Consigne A:
Relevez tous les noms de personnes cités dans l'extrait.
Consigne B:
Mettez à jour le passage de l'extrait qui va de « Ils doivent sortir » jusqu'à « du grand Begin. » en y remplaçant « premier ministre » par « chef du gouvernement ».
Consigne C:
Répondez aux questions suivantes d'après l'extrait.
(i) Dans quel état d'esprit se trouve la population de Ramallah ?
(ii) Selon l'extrait, quels gouvernements ont, par le passé, mené à la paix ?
(iii) Devant quelle juridiction les Palestiniens envisagent-ils de porter plainte contre Israël ?

La population de Ramallah est en liesse alors que l’argent manque et que les salaires ont du mal à être versés mais la décision de l’Onu a permis de la détourner des réalités de la vie quotidienne en lui faisant miroiter des avancées qui n’existent que dans les rêves. Il reste à présent aux deux parties de décider entre la voie de la raison et celle de la guerre de tranchées. Si un consensus n’est pas établi, à une décision de l’une répondront les représailles de l’autre dans un combat stérile et sans fin. Les dirigeants palestiniens devraient prendre la balle au bond pour renoncer à leur intransigeance dès lors où ils ont eu leur victoire diplomatique. Ils peuvent soit s’orienter vers un apaisement bénéfique au profit de leur peuple, soit choisir la voie de la confrontation pour laquelle ils n’ont pas l’assurance de sortir vainqueurs.
Ils doivent sortir de leur passivité en acceptant de s’asseoir à la table des négociations sans être uniquement spectateurs. Ils doivent avoir le courage de présenter un plan écrit, original et pragmatique, qui démontre leur volonté de conclure et qui mettra peut-être au pied du mur le gouvernement de Benjamin Netanyahou contraint de se prononcer sur des propositions tangibles. Le passé a montré que seuls des gouvernements de droite ont mené à la paix. Le premier ministre, avec sa majorité confortable, pourrait inscrire son nom dans l'Histoire de l'État d'Israël à l'instar du grand Begin.
Sadate, Carter et Begin

C.P.I
 

Mais à peine le scrutin terminé, les palestiniens envisagent déjà de porter plainte contre Israël à la Cour Pénale Internationale parce qu’ils n’entrevoient aucune perspective d’influer sur la politique occidentale. La reconnaissance officielle leur permet à présent de réclamer une enquête pour crimes de guerre présumés ou crimes contre l'humanité à l’encontre du gouvernement israélien, de ses fonctionnaires et de ses militaires. Ces menaces risquent de limiter les voyages à l’étranger d’officiels israéliens sous le coup d'une «intifada juridique ou diplomatique».

[Images de poses humaines avec coordonnées]
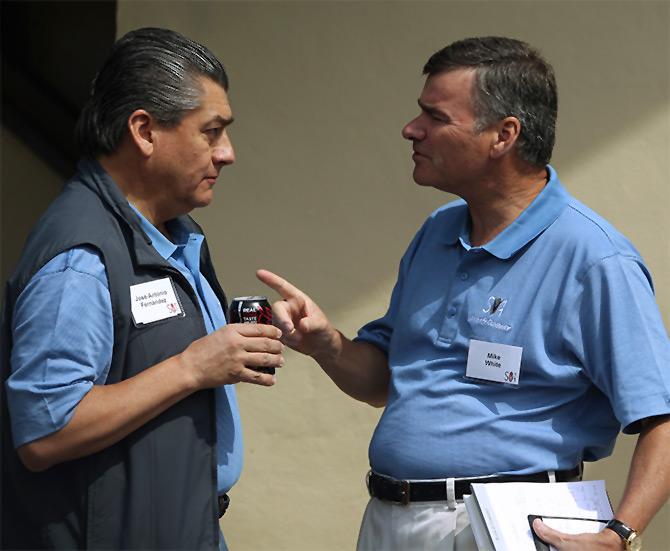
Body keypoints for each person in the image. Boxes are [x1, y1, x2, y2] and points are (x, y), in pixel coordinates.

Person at [257, 36, 670, 551]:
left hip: (510, 527)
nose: (412, 130)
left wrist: (620, 535)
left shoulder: (595, 257)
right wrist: (325, 343)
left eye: (435, 116)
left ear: (503, 135)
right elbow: (385, 380)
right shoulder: (437, 232)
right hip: (392, 518)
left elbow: (661, 418)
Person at [1, 27, 284, 550]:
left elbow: (145, 347)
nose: (228, 153)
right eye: (212, 131)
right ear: (145, 131)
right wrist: (193, 367)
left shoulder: (174, 233)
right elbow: (45, 432)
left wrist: (240, 338)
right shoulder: (81, 259)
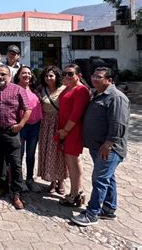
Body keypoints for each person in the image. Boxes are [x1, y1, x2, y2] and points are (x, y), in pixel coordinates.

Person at [71, 67, 130, 226]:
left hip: (108, 148)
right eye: (94, 75)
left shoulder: (116, 97)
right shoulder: (98, 94)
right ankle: (109, 210)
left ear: (109, 80)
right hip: (97, 146)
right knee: (108, 178)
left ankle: (92, 213)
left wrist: (109, 143)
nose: (95, 79)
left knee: (99, 179)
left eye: (99, 77)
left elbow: (118, 124)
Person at [0, 65, 31, 210]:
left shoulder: (17, 89)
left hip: (11, 131)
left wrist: (21, 125)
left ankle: (16, 193)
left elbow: (28, 109)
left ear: (9, 76)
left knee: (15, 164)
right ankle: (2, 187)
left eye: (3, 74)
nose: (0, 77)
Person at [57, 64, 90, 207]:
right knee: (71, 161)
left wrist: (65, 130)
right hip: (65, 129)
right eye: (65, 74)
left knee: (74, 161)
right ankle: (78, 192)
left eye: (70, 74)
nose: (67, 76)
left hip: (72, 130)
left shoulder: (81, 90)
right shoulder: (69, 87)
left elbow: (77, 113)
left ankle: (75, 194)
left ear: (79, 75)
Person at [37, 66, 68, 195]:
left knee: (59, 153)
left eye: (51, 75)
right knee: (47, 152)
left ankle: (61, 180)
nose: (48, 78)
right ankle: (52, 181)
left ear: (57, 77)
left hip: (58, 124)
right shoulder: (41, 90)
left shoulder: (64, 89)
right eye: (46, 76)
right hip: (45, 125)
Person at [14, 66, 42, 192]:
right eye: (24, 73)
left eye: (29, 73)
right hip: (21, 126)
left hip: (34, 126)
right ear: (18, 75)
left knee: (31, 155)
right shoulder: (14, 89)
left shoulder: (35, 90)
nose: (27, 75)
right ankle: (19, 181)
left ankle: (30, 179)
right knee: (19, 154)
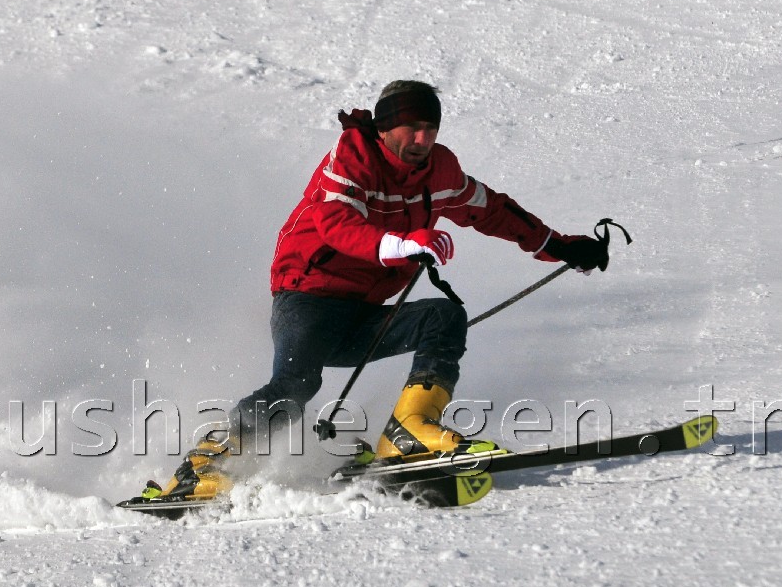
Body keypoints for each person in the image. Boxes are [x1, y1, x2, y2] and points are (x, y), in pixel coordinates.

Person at [143, 80, 609, 502]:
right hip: (307, 294)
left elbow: (491, 211)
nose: (423, 140)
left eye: (431, 128)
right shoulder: (350, 158)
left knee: (444, 317)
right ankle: (206, 462)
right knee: (297, 384)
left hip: (362, 312)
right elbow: (335, 224)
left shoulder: (440, 170)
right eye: (412, 128)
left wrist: (557, 245)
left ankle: (408, 432)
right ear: (385, 128)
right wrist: (402, 244)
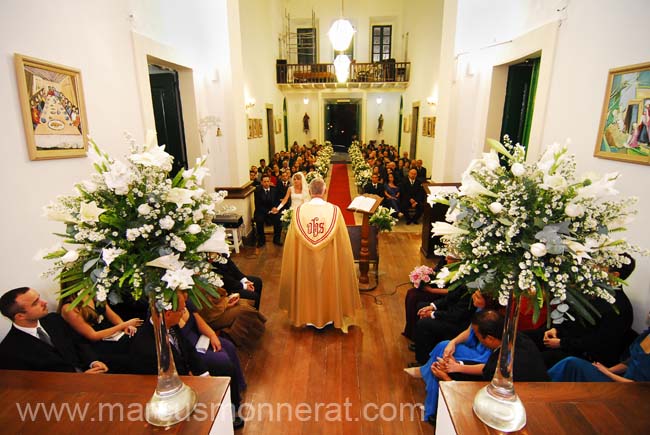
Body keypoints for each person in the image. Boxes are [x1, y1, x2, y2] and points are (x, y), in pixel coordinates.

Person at [129, 293, 244, 430]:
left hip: (187, 378)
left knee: (225, 368)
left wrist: (204, 375)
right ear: (168, 314)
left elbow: (188, 350)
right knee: (223, 367)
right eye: (181, 310)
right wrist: (196, 381)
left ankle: (230, 411)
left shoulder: (170, 324)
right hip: (171, 399)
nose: (184, 313)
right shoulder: (146, 346)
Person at [426, 310, 549, 425]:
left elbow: (475, 396)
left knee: (451, 376)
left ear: (490, 338)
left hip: (517, 406)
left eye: (478, 336)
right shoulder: (518, 338)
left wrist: (445, 378)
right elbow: (487, 368)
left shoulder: (503, 363)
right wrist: (457, 367)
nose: (477, 339)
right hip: (537, 389)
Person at [279, 177, 361, 333]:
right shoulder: (335, 211)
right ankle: (330, 315)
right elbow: (343, 244)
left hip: (305, 261)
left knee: (306, 280)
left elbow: (291, 244)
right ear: (325, 191)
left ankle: (306, 315)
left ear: (309, 192)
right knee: (330, 279)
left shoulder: (298, 212)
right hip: (330, 261)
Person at [0, 287, 108, 373]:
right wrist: (81, 380)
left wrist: (93, 362)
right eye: (35, 303)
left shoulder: (53, 319)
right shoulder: (9, 350)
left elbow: (79, 342)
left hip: (89, 370)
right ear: (20, 316)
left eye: (39, 298)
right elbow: (35, 384)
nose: (44, 302)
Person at [177, 292, 247, 393]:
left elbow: (198, 321)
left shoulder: (186, 302)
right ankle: (228, 397)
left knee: (229, 346)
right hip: (191, 350)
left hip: (200, 337)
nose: (186, 294)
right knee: (222, 360)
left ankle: (238, 388)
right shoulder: (170, 310)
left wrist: (212, 335)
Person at [58, 293, 143, 373]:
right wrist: (123, 325)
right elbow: (93, 335)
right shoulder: (68, 307)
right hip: (98, 345)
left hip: (113, 335)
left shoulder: (93, 293)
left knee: (141, 336)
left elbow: (111, 315)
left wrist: (125, 326)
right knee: (137, 348)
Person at [548, 324, 650, 382]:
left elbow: (640, 388)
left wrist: (608, 374)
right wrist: (609, 370)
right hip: (618, 378)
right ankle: (542, 386)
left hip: (628, 391)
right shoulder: (646, 334)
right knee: (571, 363)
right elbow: (631, 361)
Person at [198, 288, 267, 349]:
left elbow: (215, 291)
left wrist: (227, 299)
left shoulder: (201, 276)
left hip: (217, 306)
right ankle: (235, 341)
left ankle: (250, 338)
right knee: (243, 310)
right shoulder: (192, 285)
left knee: (243, 303)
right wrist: (226, 304)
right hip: (211, 318)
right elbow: (208, 312)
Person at [253, 174, 282, 247]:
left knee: (279, 218)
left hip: (273, 210)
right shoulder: (257, 191)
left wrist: (275, 208)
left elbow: (277, 201)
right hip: (262, 211)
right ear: (261, 182)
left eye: (268, 181)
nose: (266, 183)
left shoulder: (274, 190)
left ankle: (277, 239)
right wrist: (268, 211)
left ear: (270, 182)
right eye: (264, 181)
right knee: (259, 220)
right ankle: (261, 240)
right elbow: (258, 205)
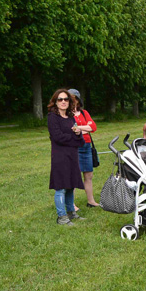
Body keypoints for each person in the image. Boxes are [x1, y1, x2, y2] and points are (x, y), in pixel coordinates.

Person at [47, 89, 85, 226]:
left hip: (72, 156)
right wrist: (73, 138)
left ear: (70, 102)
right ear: (55, 102)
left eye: (66, 99)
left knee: (70, 185)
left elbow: (80, 140)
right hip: (60, 157)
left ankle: (71, 213)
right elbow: (57, 137)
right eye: (60, 99)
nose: (63, 102)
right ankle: (61, 217)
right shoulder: (52, 118)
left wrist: (77, 134)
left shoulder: (70, 118)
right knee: (61, 187)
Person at [68, 89, 99, 209]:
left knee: (89, 175)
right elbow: (71, 129)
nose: (73, 102)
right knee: (74, 176)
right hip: (75, 147)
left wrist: (79, 128)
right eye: (71, 99)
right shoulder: (67, 115)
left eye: (74, 99)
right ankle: (71, 204)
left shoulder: (84, 113)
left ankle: (91, 201)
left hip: (87, 146)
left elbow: (93, 127)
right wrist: (85, 128)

Résultat A:
Benjamin Netanyahou, Begin, Sadate, Carter

Résultat B:
Ils doivent sortir de leur passivité en acceptant de s’asseoir à la table des négociations sans être uniquement spectateurs. Ils doivent avoir le courage de présenter un plan écrit, original et pragmatique, qui démontre leur volonté de conclure et qui mettra peut-être au pied du mur le gouvernement de Benjamin Netanyahou contraint de se prononcer sur des propositions tangibles. Le passé a montré que seuls des gouvernements de droite ont mené à la paix. Le chef du gouvernement, avec sa majorité confortable, pourrait inscrire son nom dans l'Histoire de l'État d'Israël à l'instar du grand Begin.

Résultat C:
(i) Elle est en liesse.
(ii) Seuls des gouvernements de droite.
(iii) Devant la Cour Pénale Internationale.